### Your objective
Lines that include "right" make up the answer; copy all of them from the data below.

### Data for this task
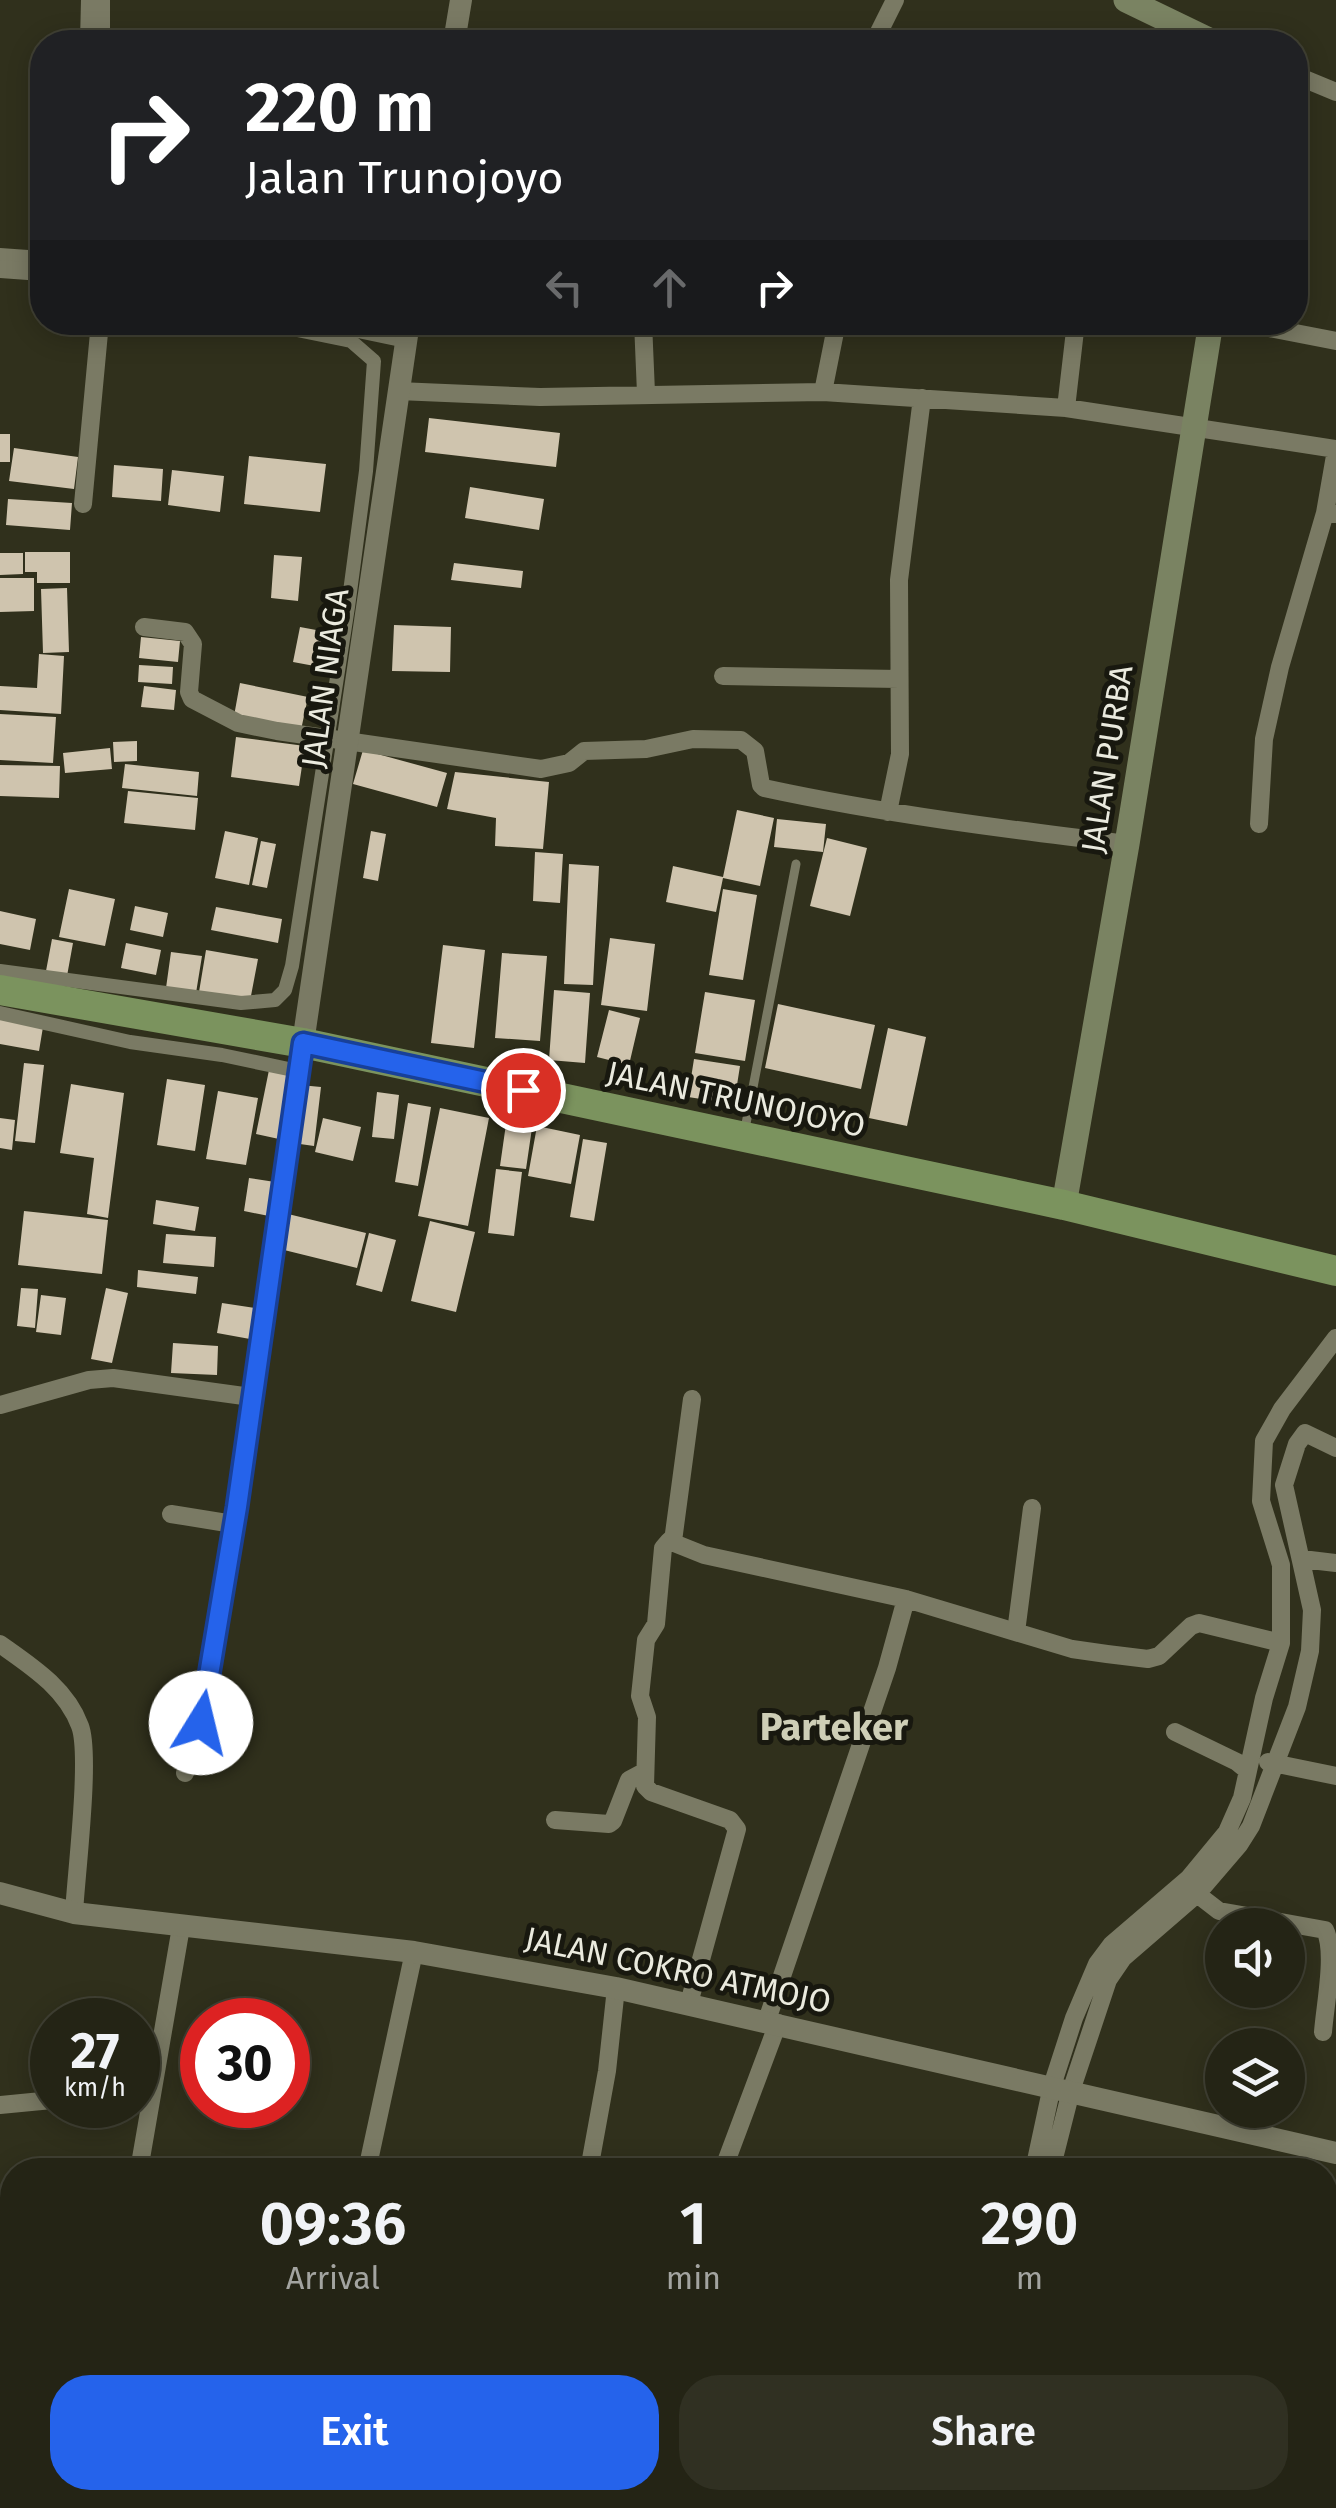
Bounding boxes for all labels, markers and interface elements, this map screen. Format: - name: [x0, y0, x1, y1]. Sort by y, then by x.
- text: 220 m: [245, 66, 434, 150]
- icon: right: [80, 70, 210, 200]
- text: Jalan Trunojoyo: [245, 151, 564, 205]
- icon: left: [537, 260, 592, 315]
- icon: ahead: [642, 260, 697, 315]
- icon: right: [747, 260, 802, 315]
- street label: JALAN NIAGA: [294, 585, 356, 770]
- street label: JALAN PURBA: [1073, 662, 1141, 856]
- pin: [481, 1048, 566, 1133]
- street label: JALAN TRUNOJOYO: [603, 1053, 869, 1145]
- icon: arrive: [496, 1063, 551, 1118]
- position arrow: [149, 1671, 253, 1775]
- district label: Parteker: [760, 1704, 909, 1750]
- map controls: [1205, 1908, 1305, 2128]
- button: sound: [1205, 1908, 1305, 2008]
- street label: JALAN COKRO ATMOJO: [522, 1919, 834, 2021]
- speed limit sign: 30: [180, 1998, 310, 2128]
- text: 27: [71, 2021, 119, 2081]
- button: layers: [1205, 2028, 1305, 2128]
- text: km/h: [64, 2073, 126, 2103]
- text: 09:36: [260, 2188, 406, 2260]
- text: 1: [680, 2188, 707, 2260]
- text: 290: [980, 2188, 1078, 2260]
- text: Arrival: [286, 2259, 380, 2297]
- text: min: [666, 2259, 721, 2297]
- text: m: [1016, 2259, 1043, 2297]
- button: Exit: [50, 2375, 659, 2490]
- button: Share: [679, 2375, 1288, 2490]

---

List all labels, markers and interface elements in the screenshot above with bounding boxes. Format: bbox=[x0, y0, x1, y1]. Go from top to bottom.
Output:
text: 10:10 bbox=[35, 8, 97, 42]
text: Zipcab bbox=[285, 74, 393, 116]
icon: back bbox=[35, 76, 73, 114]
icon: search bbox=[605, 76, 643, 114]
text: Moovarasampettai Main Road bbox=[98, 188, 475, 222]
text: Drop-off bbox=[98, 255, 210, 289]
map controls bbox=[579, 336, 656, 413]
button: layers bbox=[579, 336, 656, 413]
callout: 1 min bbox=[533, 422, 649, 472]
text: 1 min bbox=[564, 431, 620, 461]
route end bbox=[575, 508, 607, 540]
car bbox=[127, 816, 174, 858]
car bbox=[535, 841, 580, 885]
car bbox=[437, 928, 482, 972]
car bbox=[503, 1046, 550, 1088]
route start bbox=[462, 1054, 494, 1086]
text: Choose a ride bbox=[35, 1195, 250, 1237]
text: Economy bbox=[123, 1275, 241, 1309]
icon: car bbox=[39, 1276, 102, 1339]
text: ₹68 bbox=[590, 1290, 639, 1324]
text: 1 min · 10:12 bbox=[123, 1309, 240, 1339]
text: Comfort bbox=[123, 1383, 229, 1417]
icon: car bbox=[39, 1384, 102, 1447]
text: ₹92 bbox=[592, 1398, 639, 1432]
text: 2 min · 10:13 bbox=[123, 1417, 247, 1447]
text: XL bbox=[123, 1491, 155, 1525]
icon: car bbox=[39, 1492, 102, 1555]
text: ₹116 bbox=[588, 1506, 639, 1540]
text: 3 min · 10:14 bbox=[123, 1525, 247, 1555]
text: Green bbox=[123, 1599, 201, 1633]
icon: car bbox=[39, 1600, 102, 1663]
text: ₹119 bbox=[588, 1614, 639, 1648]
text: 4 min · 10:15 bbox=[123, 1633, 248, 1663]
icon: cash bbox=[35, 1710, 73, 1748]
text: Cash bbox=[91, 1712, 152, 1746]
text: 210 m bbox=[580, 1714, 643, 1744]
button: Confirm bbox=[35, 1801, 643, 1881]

### Answer for the task
- icon: right: [80, 70, 210, 200]
- icon: right: [747, 260, 802, 315]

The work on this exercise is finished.